** Opening Data shown block **

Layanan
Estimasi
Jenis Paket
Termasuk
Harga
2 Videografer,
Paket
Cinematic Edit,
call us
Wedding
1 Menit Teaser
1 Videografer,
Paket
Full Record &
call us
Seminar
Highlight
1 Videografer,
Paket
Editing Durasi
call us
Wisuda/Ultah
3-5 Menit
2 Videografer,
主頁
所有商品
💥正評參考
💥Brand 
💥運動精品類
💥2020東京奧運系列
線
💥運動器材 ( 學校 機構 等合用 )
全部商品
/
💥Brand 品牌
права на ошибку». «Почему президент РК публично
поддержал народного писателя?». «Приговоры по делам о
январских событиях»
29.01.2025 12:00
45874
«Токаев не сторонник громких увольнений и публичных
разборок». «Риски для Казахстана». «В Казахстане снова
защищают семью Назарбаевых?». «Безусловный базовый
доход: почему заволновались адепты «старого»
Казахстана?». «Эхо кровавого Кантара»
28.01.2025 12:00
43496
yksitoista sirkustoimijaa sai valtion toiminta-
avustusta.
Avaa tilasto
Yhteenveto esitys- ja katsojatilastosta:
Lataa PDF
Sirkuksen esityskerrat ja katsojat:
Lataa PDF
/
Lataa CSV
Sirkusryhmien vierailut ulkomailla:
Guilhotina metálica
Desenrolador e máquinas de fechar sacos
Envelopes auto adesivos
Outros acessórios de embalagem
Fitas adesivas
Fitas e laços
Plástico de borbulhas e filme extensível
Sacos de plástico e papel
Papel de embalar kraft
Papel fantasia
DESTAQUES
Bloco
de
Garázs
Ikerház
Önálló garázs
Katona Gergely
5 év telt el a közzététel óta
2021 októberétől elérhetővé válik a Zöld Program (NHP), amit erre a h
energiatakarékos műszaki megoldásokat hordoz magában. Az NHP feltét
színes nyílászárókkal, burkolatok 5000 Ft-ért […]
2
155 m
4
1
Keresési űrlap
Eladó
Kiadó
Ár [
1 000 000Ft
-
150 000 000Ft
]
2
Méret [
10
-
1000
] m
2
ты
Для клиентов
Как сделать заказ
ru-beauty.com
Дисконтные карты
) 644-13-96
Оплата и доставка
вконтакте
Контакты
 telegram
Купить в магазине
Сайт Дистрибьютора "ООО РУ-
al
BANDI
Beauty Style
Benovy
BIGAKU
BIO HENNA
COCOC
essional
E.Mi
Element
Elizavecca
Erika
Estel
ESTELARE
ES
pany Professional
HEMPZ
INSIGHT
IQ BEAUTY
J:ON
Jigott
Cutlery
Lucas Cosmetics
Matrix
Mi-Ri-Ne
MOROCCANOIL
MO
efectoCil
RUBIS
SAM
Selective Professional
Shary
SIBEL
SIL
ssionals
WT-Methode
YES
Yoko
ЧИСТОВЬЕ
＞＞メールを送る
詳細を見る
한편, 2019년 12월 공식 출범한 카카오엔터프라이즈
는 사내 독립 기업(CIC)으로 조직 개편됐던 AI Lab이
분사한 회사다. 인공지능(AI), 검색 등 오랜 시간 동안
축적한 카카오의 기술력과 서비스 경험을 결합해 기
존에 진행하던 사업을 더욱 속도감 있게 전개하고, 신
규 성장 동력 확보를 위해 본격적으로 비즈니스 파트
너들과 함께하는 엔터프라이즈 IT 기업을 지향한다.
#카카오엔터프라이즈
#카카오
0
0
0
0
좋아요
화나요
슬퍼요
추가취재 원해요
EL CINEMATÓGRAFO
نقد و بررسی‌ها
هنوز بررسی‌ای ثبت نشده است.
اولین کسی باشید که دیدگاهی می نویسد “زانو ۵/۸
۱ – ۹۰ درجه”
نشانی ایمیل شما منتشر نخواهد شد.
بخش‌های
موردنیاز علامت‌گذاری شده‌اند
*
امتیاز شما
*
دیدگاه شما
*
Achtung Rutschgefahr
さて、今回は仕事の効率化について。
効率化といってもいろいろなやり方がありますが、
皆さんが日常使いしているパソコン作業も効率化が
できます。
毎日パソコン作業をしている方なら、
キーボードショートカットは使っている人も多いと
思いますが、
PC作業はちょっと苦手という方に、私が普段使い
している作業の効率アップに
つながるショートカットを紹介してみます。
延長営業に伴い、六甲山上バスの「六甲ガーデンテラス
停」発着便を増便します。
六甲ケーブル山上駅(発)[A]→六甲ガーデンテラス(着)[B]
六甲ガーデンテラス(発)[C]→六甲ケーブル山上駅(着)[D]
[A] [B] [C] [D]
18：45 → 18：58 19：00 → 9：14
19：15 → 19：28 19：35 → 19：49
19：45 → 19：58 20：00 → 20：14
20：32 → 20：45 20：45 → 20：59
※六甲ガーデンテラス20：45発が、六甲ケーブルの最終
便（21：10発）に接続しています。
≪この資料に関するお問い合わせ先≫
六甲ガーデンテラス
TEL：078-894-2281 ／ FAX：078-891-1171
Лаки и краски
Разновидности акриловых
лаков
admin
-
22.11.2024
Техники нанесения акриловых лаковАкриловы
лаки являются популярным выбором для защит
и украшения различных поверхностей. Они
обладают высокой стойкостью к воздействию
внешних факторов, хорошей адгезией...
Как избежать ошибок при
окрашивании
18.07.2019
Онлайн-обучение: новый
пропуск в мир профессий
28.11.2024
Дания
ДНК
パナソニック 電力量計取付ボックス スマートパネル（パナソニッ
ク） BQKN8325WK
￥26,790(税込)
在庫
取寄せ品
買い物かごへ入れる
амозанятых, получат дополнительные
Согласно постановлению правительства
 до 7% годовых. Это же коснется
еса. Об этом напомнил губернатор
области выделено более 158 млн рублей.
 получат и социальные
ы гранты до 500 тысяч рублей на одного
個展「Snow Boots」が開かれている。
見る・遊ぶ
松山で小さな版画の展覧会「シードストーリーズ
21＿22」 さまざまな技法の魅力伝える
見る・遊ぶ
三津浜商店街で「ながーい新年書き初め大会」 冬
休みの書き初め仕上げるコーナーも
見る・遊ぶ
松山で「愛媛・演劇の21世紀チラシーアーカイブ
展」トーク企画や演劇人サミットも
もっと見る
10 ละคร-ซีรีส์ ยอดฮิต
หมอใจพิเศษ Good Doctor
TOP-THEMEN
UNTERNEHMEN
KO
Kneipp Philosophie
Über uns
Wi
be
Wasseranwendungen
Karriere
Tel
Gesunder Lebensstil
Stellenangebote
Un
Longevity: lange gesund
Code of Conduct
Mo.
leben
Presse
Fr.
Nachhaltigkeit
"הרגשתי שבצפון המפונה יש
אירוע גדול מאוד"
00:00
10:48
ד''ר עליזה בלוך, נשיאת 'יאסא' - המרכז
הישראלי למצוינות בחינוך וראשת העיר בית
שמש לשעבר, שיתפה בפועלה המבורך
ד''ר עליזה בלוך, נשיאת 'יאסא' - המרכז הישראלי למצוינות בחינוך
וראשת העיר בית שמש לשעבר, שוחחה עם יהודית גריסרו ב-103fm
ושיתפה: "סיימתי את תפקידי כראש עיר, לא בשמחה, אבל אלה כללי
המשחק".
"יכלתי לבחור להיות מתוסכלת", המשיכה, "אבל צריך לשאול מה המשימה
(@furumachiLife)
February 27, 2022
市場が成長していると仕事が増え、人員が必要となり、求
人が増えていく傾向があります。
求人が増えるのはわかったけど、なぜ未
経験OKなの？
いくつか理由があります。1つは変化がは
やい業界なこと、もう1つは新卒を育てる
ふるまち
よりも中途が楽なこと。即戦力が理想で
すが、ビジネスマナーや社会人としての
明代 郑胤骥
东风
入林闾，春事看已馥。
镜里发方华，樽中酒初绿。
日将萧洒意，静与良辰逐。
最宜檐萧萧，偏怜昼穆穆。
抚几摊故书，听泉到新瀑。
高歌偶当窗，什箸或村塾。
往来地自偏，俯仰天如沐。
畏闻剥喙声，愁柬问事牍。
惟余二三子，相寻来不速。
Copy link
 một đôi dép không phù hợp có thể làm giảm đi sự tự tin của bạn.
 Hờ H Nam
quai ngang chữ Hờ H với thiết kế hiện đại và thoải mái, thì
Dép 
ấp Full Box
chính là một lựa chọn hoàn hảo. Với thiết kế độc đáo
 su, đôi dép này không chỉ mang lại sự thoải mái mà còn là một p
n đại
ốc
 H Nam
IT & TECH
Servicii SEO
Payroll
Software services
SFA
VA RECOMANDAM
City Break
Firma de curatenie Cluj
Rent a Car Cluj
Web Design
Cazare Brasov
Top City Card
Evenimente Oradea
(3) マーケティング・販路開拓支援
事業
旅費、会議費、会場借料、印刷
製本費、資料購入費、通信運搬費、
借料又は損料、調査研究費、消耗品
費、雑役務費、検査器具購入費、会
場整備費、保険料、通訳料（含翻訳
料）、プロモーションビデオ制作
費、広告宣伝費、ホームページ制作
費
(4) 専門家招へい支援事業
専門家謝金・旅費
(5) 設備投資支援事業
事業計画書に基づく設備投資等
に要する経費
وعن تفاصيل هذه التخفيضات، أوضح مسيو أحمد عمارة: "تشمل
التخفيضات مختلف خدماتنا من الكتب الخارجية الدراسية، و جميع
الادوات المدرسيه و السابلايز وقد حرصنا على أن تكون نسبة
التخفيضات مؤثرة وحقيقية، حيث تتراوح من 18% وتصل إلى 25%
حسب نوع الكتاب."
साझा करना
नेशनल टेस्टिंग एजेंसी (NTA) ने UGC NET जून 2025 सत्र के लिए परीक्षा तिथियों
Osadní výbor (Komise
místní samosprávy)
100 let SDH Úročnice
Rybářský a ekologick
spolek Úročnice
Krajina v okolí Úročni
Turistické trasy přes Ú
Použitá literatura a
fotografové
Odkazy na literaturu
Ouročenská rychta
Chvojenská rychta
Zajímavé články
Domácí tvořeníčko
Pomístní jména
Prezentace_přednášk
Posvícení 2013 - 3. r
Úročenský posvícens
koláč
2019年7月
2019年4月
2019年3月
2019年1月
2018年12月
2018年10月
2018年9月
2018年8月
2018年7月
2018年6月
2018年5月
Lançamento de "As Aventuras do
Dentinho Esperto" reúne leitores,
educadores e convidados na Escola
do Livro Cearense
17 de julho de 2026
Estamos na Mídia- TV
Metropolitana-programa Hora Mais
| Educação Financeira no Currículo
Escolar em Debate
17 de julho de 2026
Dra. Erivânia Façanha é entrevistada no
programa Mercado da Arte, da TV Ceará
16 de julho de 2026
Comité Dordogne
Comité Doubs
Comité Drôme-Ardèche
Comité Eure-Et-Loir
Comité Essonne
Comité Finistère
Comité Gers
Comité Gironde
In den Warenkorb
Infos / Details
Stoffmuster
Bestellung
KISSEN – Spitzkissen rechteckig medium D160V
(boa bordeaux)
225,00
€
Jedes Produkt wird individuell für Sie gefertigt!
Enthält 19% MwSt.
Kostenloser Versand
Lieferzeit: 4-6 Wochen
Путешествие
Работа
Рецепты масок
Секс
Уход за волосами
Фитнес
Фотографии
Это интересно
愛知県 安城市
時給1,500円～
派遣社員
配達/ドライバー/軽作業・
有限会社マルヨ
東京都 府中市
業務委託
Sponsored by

** Closing Data shown block **

- _Task brief_
Copy out everything from the start of the listing down to the line containing "президент РК публично", with both ends included and every line unchanged.

- _Task output_
Layanan
Estimasi
Jenis Paket
Termasuk
Harga
2 Videografer,
Paket
Cinematic Edit,
call us
Wedding
1 Menit Teaser
1 Videografer,
Paket
Full Record &
call us
Seminar
Highlight
1 Videografer,
Paket
Editing Durasi
call us
Wisuda/Ultah
3-5 Menit
2 Videografer,
主頁
所有商品
💥正評參考
💥Brand 
💥運動精品類
💥2020東京奧運系列
線
💥運動器材 ( 學校 機構 等合用 )
全部商品
/
💥Brand 品牌
права на ошибку». «Почему президент РК публично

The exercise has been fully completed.